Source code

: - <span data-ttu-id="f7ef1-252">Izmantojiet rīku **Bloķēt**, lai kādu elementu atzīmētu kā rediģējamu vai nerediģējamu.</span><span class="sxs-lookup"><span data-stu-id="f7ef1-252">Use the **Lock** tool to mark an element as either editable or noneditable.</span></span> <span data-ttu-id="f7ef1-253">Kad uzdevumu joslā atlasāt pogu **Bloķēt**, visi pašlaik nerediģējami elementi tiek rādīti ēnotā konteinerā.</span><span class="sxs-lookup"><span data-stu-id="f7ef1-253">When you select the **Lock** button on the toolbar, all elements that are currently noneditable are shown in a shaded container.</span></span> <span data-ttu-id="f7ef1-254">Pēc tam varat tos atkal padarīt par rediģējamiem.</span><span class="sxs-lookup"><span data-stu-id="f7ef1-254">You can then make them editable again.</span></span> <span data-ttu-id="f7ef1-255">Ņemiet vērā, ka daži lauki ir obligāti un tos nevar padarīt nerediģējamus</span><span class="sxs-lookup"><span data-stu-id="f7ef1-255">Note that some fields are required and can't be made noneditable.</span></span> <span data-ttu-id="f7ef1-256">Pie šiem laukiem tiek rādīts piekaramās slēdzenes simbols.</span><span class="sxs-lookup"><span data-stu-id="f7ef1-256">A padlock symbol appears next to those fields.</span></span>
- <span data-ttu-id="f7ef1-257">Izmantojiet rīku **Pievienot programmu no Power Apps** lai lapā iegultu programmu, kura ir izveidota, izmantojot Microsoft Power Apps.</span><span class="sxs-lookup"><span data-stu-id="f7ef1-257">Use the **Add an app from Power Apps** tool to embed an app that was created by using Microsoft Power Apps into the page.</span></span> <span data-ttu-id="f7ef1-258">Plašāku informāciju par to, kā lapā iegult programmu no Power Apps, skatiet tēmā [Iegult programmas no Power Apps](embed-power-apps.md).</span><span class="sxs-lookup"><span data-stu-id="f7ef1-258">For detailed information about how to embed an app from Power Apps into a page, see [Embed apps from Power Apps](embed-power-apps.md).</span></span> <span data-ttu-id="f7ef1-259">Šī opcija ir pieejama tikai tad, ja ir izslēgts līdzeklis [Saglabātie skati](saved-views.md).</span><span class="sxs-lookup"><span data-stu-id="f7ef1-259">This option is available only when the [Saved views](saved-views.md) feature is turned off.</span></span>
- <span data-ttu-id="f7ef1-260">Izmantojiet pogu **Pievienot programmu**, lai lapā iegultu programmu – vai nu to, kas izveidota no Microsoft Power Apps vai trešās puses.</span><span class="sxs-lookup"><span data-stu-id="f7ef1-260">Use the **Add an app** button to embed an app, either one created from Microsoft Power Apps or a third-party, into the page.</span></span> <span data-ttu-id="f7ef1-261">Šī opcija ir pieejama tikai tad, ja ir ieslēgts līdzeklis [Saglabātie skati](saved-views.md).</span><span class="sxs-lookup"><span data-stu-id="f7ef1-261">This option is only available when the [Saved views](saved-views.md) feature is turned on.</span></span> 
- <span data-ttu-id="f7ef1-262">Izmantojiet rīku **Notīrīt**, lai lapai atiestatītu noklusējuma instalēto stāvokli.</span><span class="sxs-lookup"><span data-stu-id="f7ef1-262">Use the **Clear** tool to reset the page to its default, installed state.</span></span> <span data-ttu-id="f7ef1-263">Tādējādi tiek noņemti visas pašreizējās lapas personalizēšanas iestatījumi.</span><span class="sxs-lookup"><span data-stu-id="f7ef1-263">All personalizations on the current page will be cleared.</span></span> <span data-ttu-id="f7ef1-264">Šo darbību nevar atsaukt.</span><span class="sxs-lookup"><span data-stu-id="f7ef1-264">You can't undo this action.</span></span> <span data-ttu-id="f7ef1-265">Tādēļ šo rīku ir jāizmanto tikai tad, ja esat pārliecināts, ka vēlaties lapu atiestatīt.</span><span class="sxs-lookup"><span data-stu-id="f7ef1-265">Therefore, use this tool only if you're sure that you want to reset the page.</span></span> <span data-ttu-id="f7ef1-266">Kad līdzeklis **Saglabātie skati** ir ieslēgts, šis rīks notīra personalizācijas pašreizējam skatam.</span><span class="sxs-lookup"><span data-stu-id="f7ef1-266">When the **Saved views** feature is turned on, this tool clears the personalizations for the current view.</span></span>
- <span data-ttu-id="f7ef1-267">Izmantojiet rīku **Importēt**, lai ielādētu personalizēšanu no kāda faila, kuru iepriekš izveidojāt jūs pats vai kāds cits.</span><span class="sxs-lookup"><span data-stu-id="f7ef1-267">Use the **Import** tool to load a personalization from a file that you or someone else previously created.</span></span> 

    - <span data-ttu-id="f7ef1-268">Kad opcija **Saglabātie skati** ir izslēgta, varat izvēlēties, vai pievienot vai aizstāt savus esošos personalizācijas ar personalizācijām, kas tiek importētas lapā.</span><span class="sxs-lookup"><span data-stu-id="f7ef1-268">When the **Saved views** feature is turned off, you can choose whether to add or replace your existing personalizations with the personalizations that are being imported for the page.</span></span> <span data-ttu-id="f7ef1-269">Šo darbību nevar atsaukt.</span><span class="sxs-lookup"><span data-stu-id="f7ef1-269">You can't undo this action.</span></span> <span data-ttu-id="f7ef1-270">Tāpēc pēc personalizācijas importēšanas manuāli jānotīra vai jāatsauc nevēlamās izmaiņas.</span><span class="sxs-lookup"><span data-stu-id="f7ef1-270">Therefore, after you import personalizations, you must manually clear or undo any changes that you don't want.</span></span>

+ + +

## Task brief
Copy all the entries exactly.

## Written response
Source code

: - <span data-ttu-id="f7ef1-252">Izmantojiet rīku **Bloķēt**, lai kādu elementu atzīmētu kā rediģējamu vai nerediģējamu.</span><span class="sxs-lookup"><span data-stu-id="f7ef1-252">Use the **Lock** tool to mark an element as either editable or noneditable.</span></span> <span data-ttu-id="f7ef1-253">Kad uzdevumu joslā atlasāt pogu **Bloķēt**, visi pašlaik nerediģējami elementi tiek rādīti ēnotā konteinerā.</span><span class="sxs-lookup"><span data-stu-id="f7ef1-253">When you select the **Lock** button on the toolbar, all elements that are currently noneditable are shown in a shaded container.</span></span> <span data-ttu-id="f7ef1-254">Pēc tam varat tos atkal padarīt par rediģējamiem.</span><span class="sxs-lookup"><span data-stu-id="f7ef1-254">You can then make them editable again.</span></span> <span data-ttu-id="f7ef1-255">Ņemiet vērā, ka daži lauki ir obligāti un tos nevar padarīt nerediģējamus</span><span class="sxs-lookup"><span data-stu-id="f7ef1-255">Note that some fields are required and can't be made noneditable.</span></span> <span data-ttu-id="f7ef1-256">Pie šiem laukiem tiek rādīts piekaramās slēdzenes simbols.</span><span class="sxs-lookup"><span data-stu-id="f7ef1-256">A padlock symbol appears next to those fields.</span></span>
- <span data-ttu-id="f7ef1-257">Izmantojiet rīku **Pievienot programmu no Power Apps** lai lapā iegultu programmu, kura ir izveidota, izmantojot Microsoft Power Apps.</span><span class="sxs-lookup"><span data-stu-id="f7ef1-257">Use the **Add an app from Power Apps** tool to embed an app that was created by using Microsoft Power Apps into the page.</span></span> <span data-ttu-id="f7ef1-258">Plašāku informāciju par to, kā lapā iegult programmu no Power Apps, skatiet tēmā [Iegult programmas no Power Apps](embed-power-apps.md).</span><span class="sxs-lookup"><span data-stu-id="f7ef1-258">For detailed information about how to embed an app from Power Apps into a page, see [Embed apps from Power Apps](embed-power-apps.md).</span></span> <span data-ttu-id="f7ef1-259">Šī opcija ir pieejama tikai tad, ja ir izslēgts līdzeklis [Saglabātie skati](saved-views.md).</span><span class="sxs-lookup"><span data-stu-id="f7ef1-259">This option is available only when the [Saved views](saved-views.md) feature is turned off.</span></span>
- <span data-ttu-id="f7ef1-260">Izmantojiet pogu **Pievienot programmu**, lai lapā iegultu programmu – vai nu to, kas izveidota no Microsoft Power Apps vai trešās puses.</span><span class="sxs-lookup"><span data-stu-id="f7ef1-260">Use the **Add an app** button to embed an app, either one created from Microsoft Power Apps or a third-party, into the page.</span></span> <span data-ttu-id="f7ef1-261">Šī opcija ir pieejama tikai tad, ja ir ieslēgts līdzeklis [Saglabātie skati](saved-views.md).</span><span class="sxs-lookup"><span data-stu-id="f7ef1-261">This option is only available when the [Saved views](saved-views.md) feature is turned on.</span></span> 
- <span data-ttu-id="f7ef1-262">Izmantojiet rīku **Notīrīt**, lai lapai atiestatītu noklusējuma instalēto stāvokli.</span><span class="sxs-lookup"><span data-stu-id="f7ef1-262">Use the **Clear** tool to reset the page to its default, installed state.</span></span> <span data-ttu-id="f7ef1-263">Tādējādi tiek noņemti visas pašreizējās lapas personalizēšanas iestatījumi.</span><span class="sxs-lookup"><span data-stu-id="f7ef1-263">All personalizations on the current page will be cleared.</span></span> <span data-ttu-id="f7ef1-264">Šo darbību nevar atsaukt.</span><span class="sxs-lookup"><span data-stu-id="f7ef1-264">You can't undo this action.</span></span> <span data-ttu-id="f7ef1-265">Tādēļ šo rīku ir jāizmanto tikai tad, ja esat pārliecināts, ka vēlaties lapu atiestatīt.</span><span class="sxs-lookup"><span data-stu-id="f7ef1-265">Therefore, use this tool only if you're sure that you want to reset the page.</span></span> <span data-ttu-id="f7ef1-266">Kad līdzeklis **Saglabātie skati** ir ieslēgts, šis rīks notīra personalizācijas pašreizējam skatam.</span><span class="sxs-lookup"><span data-stu-id="f7ef1-266">When the **Saved views** feature is turned on, this tool clears the personalizations for the current view.</span></span>
- <span data-ttu-id="f7ef1-267">Izmantojiet rīku **Importēt**, lai ielādētu personalizēšanu no kāda faila, kuru iepriekš izveidojāt jūs pats vai kāds cits.</span><span class="sxs-lookup"><span data-stu-id="f7ef1-267">Use the **Import** tool to load a personalization from a file that you or someone else previously created.</span></span> 

    - <span data-ttu-id="f7ef1-268">Kad opcija **Saglabātie skati** ir izslēgta, varat izvēlēties, vai pievienot vai aizstāt savus esošos personalizācijas ar personalizācijām, kas tiek importētas lapā.</span><span class="sxs-lookup"><span data-stu-id="f7ef1-268">When the **Saved views** feature is turned off, you can choose whether to add or replace your existing personalizations with the personalizations that are being imported for the page.</span></span> <span data-ttu-id="f7ef1-269">Šo darbību nevar atsaukt.</span><span class="sxs-lookup"><span data-stu-id="f7ef1-269">You can't undo this action.</span></span> <span data-ttu-id="f7ef1-270">Tāpēc pēc personalizācijas importēšanas manuāli jānotīra vai jāatsauc nevēlamās izmaiņas.</span><span class="sxs-lookup"><span data-stu-id="f7ef1-270">Therefore, after you import personalizations, you must manually clear or undo any changes that you don't want.</span></span>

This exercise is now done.